• [DATA SHOWN]:
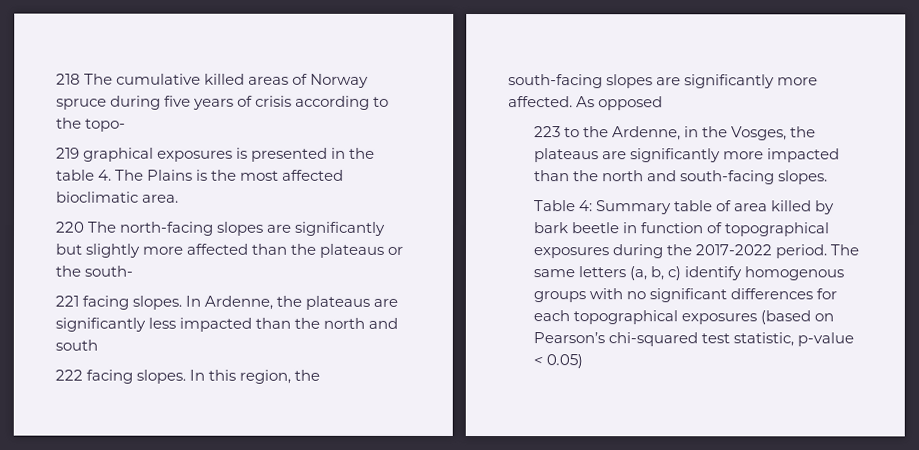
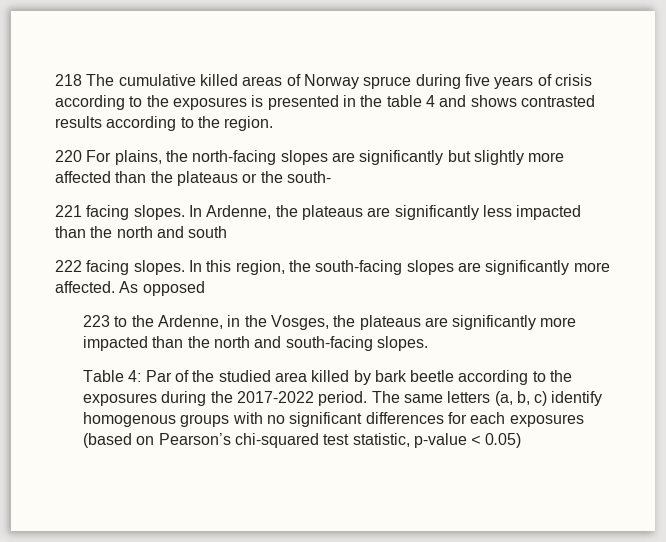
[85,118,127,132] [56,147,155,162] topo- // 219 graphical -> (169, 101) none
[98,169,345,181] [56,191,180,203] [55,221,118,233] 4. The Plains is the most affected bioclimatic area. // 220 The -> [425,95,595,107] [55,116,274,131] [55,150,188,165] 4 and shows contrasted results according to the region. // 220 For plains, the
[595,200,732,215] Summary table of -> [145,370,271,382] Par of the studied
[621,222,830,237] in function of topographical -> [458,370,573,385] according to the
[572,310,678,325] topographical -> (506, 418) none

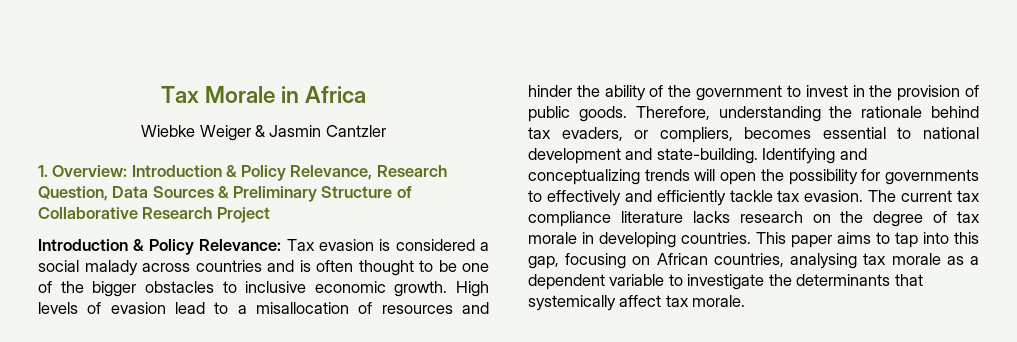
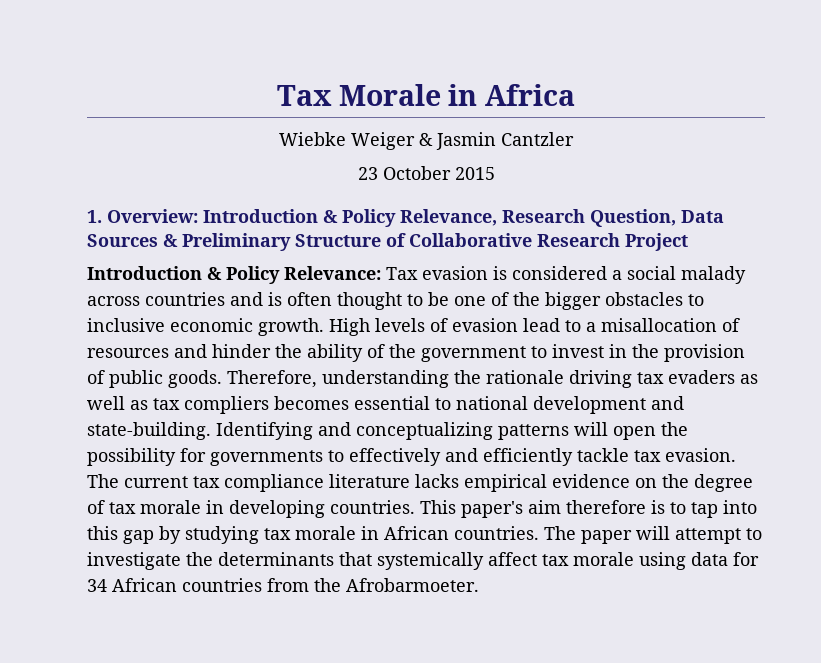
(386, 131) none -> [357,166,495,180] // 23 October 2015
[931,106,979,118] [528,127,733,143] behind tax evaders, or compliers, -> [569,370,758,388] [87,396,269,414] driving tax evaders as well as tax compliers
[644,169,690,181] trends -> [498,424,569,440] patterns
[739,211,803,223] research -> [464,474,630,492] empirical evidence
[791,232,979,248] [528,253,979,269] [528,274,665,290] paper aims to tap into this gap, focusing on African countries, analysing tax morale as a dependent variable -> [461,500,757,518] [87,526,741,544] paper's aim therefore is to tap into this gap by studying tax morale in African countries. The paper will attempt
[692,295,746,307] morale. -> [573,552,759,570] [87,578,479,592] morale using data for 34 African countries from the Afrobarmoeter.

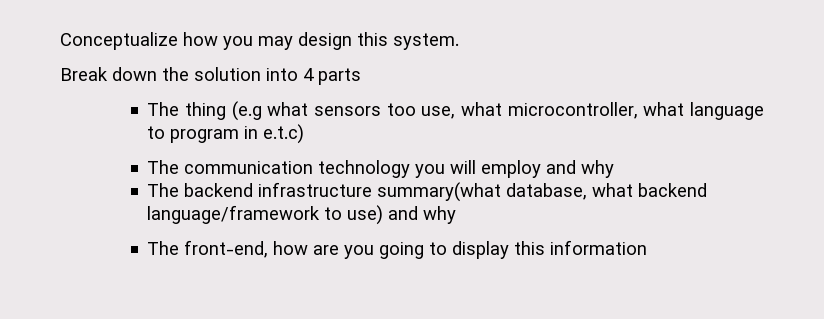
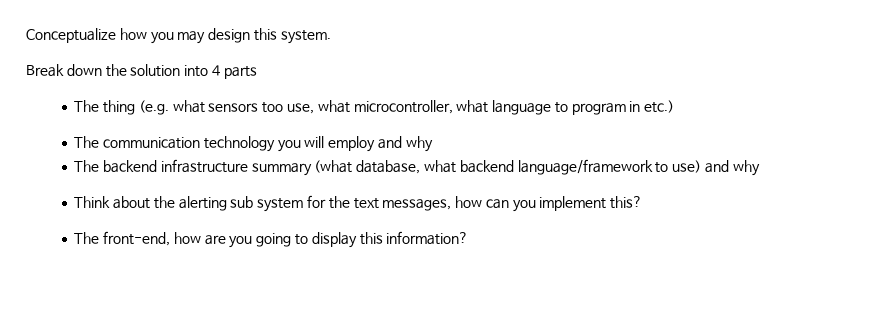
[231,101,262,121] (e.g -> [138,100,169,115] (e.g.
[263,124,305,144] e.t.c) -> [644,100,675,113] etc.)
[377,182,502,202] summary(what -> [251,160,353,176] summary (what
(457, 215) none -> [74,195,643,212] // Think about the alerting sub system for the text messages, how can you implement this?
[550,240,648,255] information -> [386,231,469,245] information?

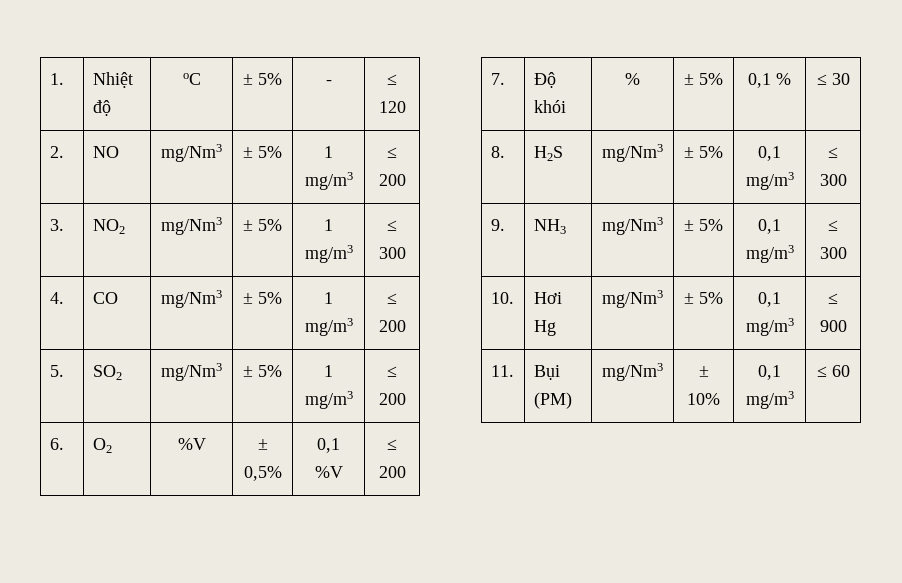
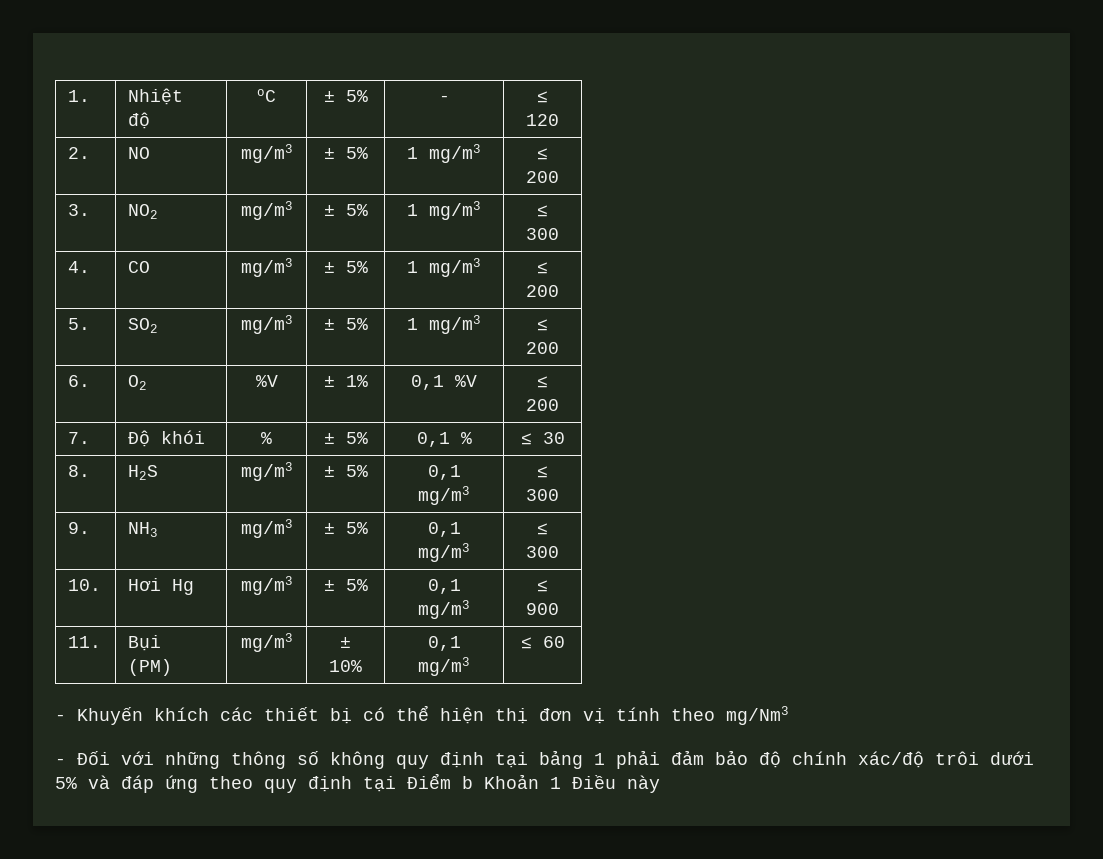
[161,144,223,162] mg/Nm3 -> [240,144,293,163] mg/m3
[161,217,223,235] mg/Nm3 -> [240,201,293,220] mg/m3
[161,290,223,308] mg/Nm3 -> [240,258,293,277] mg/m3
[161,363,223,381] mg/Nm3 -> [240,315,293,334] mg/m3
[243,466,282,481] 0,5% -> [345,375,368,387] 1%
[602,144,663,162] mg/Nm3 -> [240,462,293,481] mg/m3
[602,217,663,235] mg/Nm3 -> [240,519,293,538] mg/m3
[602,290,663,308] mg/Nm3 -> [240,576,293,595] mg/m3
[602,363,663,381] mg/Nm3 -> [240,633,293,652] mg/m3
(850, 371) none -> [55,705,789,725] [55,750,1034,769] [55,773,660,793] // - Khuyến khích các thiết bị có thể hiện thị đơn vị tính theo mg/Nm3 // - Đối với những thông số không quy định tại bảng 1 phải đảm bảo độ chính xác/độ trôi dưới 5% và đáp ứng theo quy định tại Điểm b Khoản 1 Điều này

• [WHAT IS BEING ASKED]:
All that is needed is a number: the count of lines in the listing that hold "according".

• [ANSWER SECTION]:
2